## Data listing
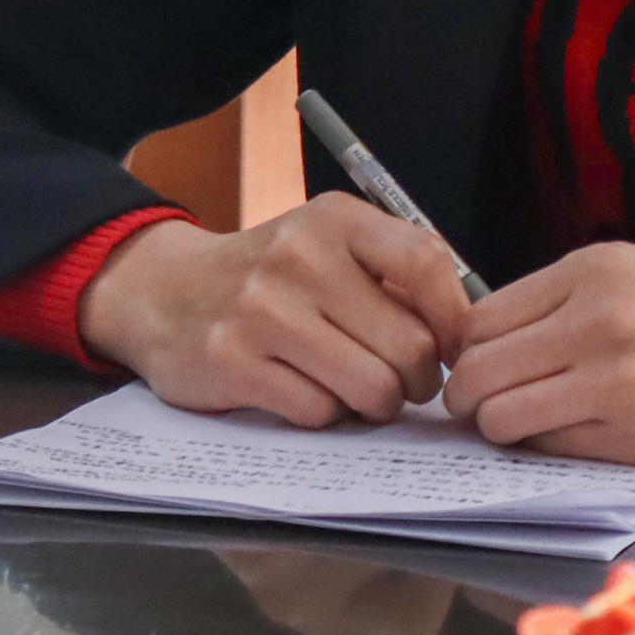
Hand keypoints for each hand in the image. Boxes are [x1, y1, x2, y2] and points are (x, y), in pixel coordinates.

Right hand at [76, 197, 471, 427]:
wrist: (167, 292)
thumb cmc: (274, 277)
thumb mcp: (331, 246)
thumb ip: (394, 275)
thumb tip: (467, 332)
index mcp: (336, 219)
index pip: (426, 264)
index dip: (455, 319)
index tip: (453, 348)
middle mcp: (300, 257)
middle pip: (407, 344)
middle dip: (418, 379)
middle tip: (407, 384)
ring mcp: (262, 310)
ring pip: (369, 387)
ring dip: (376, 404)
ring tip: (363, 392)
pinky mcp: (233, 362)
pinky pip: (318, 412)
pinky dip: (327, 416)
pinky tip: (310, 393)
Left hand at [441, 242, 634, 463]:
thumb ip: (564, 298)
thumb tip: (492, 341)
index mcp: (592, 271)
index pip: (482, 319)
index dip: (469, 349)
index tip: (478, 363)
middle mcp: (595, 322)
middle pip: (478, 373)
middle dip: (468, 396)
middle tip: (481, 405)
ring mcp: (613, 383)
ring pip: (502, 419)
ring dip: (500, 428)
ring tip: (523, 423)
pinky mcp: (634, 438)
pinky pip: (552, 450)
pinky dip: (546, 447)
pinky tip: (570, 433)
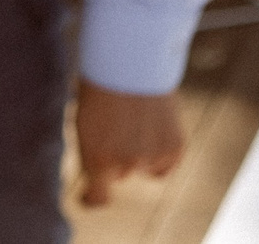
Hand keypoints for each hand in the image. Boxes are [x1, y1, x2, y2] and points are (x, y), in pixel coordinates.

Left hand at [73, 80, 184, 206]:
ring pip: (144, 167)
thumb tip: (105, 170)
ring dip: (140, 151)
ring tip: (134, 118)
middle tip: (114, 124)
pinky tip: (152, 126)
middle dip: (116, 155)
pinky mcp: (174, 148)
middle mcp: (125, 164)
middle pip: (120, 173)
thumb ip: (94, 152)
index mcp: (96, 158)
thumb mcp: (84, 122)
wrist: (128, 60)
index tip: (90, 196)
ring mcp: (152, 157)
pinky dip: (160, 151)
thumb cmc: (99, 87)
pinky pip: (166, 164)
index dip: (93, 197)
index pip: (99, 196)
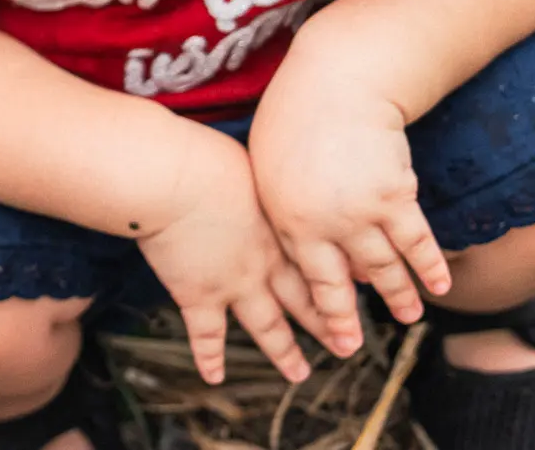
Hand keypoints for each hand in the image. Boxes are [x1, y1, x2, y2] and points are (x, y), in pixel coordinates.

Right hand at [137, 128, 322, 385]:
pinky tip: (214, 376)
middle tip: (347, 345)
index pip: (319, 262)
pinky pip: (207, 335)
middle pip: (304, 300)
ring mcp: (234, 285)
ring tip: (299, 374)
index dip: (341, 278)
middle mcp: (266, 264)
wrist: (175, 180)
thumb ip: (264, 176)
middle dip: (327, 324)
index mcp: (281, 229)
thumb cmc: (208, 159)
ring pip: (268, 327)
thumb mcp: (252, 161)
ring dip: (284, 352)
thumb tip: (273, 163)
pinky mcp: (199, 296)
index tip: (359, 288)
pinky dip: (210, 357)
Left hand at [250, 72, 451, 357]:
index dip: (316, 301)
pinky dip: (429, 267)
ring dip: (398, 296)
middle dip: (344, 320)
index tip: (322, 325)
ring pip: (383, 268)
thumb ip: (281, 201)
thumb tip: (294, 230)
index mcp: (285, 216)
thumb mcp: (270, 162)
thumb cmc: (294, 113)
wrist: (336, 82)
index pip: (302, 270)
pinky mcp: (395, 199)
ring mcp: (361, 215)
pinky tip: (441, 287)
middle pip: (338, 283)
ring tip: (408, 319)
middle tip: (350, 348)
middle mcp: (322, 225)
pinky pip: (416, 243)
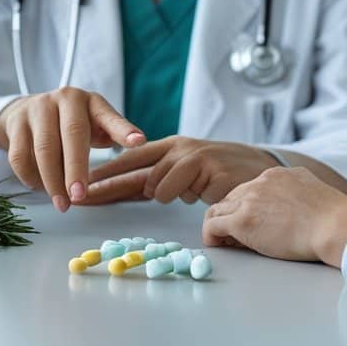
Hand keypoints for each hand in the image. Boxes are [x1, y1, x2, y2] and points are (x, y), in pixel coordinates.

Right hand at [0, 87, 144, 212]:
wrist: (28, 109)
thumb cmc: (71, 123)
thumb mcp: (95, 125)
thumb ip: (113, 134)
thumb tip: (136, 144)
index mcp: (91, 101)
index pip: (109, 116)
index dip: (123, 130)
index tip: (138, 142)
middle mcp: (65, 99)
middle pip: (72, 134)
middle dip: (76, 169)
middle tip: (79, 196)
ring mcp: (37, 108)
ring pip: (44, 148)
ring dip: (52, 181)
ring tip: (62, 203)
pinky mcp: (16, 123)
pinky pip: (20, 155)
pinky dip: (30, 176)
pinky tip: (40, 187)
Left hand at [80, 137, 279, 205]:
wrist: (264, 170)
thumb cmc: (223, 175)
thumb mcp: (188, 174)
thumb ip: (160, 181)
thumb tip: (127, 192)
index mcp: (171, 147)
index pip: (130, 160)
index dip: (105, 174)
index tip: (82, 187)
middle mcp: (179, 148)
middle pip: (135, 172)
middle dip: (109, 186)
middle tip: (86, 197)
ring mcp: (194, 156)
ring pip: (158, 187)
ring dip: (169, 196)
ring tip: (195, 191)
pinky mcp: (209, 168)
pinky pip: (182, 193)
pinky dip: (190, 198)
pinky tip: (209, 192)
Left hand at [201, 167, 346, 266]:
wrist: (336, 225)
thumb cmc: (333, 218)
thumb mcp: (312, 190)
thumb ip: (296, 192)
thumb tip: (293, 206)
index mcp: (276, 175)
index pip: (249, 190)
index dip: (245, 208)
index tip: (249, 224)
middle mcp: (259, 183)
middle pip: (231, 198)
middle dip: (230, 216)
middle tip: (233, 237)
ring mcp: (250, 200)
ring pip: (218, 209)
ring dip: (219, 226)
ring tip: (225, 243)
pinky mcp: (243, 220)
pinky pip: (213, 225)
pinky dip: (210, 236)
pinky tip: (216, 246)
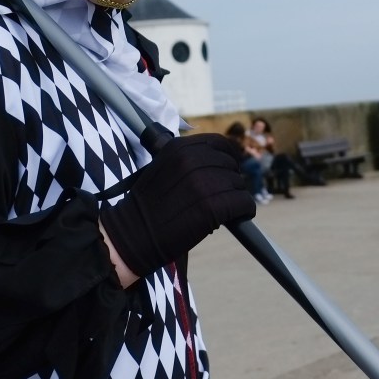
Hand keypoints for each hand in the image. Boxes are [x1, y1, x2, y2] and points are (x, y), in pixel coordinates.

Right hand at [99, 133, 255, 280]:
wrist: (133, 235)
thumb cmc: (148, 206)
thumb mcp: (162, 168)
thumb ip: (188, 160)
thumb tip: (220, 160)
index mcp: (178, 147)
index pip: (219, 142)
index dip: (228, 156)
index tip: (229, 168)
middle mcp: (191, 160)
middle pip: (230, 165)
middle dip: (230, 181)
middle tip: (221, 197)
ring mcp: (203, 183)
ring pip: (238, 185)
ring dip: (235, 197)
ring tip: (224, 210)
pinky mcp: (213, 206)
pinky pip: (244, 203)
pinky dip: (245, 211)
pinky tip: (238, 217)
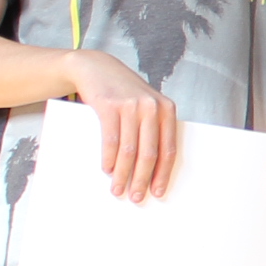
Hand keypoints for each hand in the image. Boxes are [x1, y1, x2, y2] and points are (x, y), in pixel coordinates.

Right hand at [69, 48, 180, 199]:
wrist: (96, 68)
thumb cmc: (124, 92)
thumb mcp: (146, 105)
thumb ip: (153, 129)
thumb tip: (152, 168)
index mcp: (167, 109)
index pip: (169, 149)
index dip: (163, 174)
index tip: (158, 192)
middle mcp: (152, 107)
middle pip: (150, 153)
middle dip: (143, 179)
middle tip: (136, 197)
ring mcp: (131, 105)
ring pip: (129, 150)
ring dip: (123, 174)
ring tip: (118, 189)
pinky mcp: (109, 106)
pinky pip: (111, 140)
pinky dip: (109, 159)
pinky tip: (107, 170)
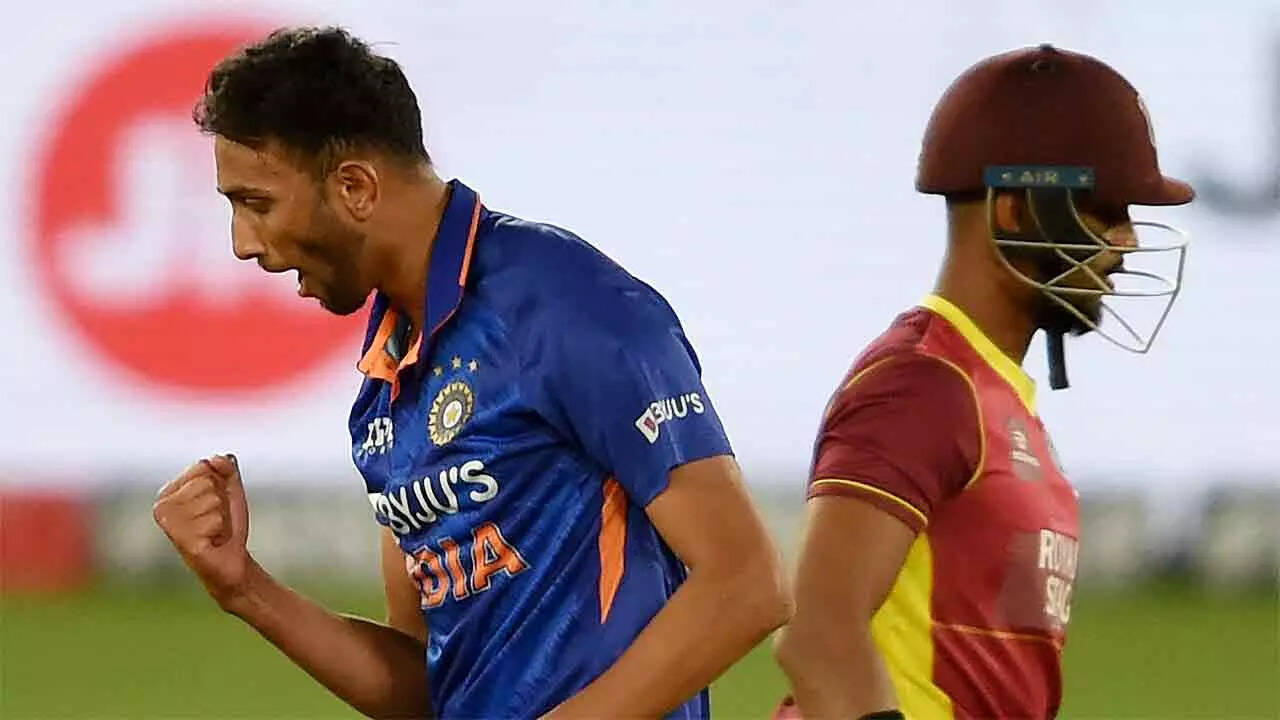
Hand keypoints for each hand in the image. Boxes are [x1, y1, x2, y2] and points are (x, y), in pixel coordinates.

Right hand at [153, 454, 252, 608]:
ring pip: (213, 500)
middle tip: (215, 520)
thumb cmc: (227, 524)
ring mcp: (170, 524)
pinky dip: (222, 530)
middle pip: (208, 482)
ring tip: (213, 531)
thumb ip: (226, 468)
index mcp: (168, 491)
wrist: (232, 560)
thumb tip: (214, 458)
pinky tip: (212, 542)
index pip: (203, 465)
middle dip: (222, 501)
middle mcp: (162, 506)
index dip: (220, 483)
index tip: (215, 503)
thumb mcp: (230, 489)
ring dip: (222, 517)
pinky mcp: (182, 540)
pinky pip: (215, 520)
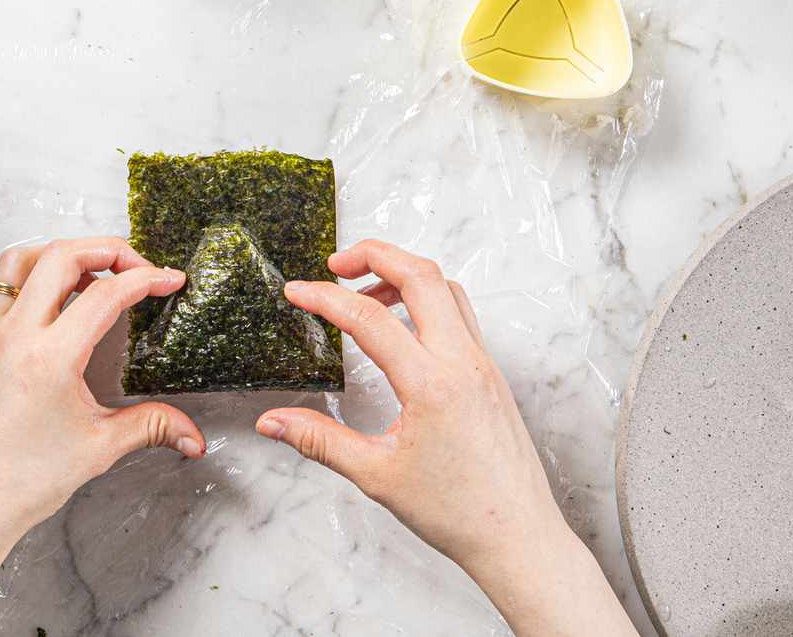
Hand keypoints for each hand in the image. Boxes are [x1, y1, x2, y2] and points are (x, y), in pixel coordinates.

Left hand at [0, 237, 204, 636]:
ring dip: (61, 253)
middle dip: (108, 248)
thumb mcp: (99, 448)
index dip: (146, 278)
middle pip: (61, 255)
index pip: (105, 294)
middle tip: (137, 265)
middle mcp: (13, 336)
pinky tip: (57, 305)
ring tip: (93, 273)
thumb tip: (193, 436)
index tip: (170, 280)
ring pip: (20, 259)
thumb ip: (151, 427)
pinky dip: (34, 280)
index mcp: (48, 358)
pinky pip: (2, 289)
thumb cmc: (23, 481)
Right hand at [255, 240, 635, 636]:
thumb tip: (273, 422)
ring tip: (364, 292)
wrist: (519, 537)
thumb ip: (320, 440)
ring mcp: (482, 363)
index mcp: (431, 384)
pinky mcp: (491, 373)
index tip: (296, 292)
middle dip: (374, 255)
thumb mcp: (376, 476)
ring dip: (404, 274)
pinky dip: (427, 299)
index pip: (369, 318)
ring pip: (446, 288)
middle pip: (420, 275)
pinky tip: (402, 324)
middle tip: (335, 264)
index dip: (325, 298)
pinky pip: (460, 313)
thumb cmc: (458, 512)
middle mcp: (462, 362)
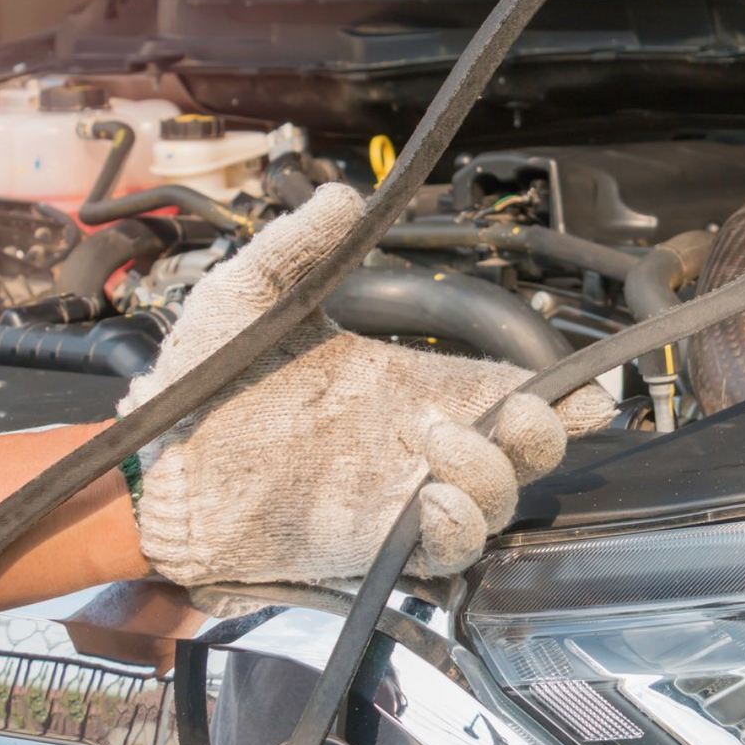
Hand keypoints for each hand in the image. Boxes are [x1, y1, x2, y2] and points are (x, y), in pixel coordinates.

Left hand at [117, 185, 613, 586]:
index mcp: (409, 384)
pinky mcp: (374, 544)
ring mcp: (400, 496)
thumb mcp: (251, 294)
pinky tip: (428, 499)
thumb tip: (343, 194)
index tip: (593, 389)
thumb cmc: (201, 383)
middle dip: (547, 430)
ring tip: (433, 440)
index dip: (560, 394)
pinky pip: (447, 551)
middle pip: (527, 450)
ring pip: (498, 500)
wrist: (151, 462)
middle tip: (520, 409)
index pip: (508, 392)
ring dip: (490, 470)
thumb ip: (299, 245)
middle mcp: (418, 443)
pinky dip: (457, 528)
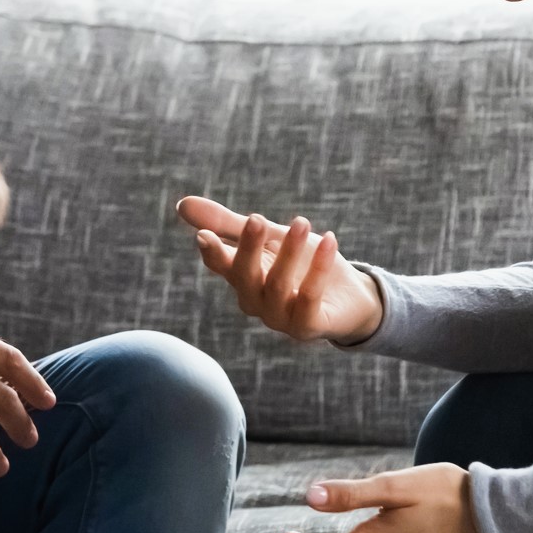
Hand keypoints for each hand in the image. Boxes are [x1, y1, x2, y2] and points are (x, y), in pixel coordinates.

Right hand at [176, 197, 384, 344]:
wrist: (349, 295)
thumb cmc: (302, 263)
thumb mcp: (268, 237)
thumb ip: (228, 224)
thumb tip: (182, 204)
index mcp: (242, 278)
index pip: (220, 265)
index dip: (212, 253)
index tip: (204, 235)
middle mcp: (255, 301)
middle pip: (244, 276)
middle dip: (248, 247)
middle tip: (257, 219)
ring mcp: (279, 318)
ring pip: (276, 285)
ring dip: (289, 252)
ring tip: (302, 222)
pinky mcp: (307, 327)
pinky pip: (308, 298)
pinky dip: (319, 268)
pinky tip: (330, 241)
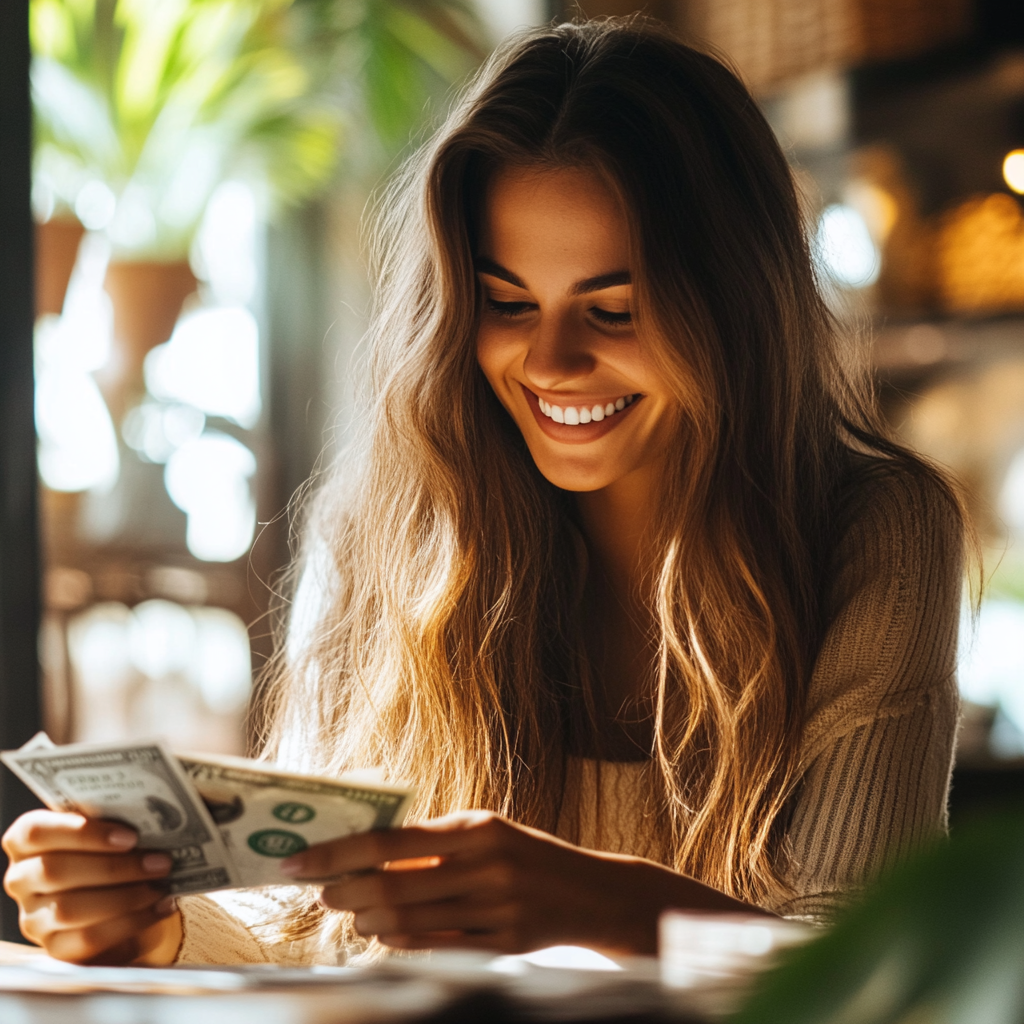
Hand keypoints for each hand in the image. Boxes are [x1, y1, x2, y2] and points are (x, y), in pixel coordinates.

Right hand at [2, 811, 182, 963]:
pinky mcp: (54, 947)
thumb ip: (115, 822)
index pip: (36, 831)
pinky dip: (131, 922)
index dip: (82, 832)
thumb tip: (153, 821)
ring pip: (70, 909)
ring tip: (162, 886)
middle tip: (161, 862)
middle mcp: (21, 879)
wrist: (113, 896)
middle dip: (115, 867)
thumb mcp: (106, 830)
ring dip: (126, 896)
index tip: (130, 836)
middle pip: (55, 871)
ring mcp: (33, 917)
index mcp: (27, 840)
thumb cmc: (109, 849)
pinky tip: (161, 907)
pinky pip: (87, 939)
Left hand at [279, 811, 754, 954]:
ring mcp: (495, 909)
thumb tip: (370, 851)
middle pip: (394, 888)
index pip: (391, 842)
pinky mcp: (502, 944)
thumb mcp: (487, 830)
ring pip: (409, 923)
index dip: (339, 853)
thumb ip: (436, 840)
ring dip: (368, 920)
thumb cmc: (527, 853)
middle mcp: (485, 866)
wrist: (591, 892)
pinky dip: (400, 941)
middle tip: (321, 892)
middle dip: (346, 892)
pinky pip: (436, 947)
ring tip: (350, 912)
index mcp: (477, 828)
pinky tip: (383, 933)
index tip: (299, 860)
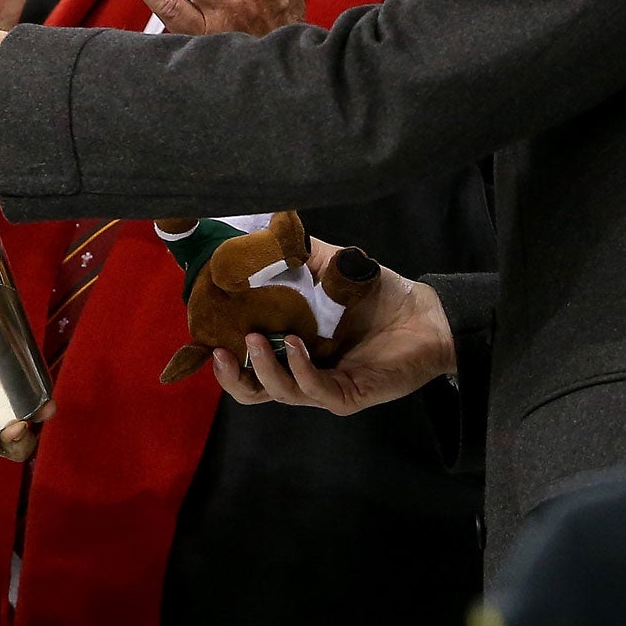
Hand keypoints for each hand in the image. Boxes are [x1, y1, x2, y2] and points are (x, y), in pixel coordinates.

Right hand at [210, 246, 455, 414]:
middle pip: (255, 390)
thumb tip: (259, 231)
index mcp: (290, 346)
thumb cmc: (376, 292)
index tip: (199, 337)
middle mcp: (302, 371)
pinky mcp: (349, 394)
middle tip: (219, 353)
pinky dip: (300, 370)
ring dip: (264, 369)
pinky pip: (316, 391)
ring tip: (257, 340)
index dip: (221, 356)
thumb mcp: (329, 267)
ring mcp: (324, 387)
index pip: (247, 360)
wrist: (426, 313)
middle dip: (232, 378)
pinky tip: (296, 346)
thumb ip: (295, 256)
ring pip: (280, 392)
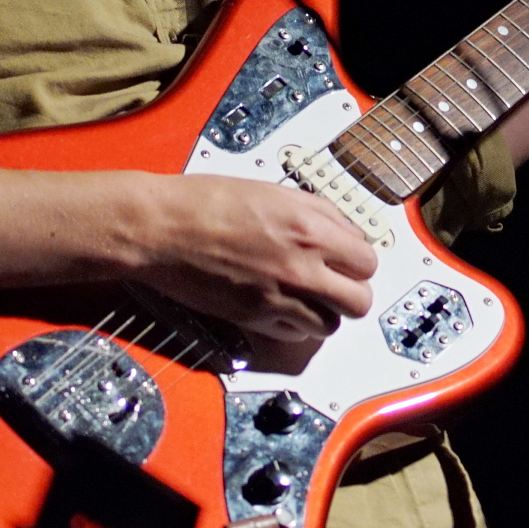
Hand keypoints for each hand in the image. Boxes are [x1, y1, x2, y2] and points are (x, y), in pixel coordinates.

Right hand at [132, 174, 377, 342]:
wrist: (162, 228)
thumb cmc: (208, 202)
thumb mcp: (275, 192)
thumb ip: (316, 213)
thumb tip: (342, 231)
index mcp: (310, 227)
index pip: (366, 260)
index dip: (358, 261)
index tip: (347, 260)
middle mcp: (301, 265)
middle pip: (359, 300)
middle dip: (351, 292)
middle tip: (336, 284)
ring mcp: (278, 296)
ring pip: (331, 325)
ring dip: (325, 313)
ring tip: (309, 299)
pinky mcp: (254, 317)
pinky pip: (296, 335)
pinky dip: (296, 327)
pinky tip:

## Task objective
For this answer, return word for word the lines from the first line of the records through the line containing "ring mcp: (262, 310)". Omit the pictures.

## Task output
Hand keypoints for each hand in the image. Boxes are [x1, y1, x2, y2] and points are (x, y), in pixel coordinates.

Right hand at [76, 197, 471, 427]:
wrist: (167, 292)
thumb cmc: (274, 277)
thumb mcp: (331, 246)
thumb ip: (394, 275)
thumb tip: (467, 332)
index mcp: (336, 219)
index pip: (426, 264)
index dip: (455, 319)
index tip: (453, 348)
middle mcp: (300, 257)
middle pip: (407, 344)
middle dip: (418, 379)
middle tip: (407, 384)
ring mcp: (262, 310)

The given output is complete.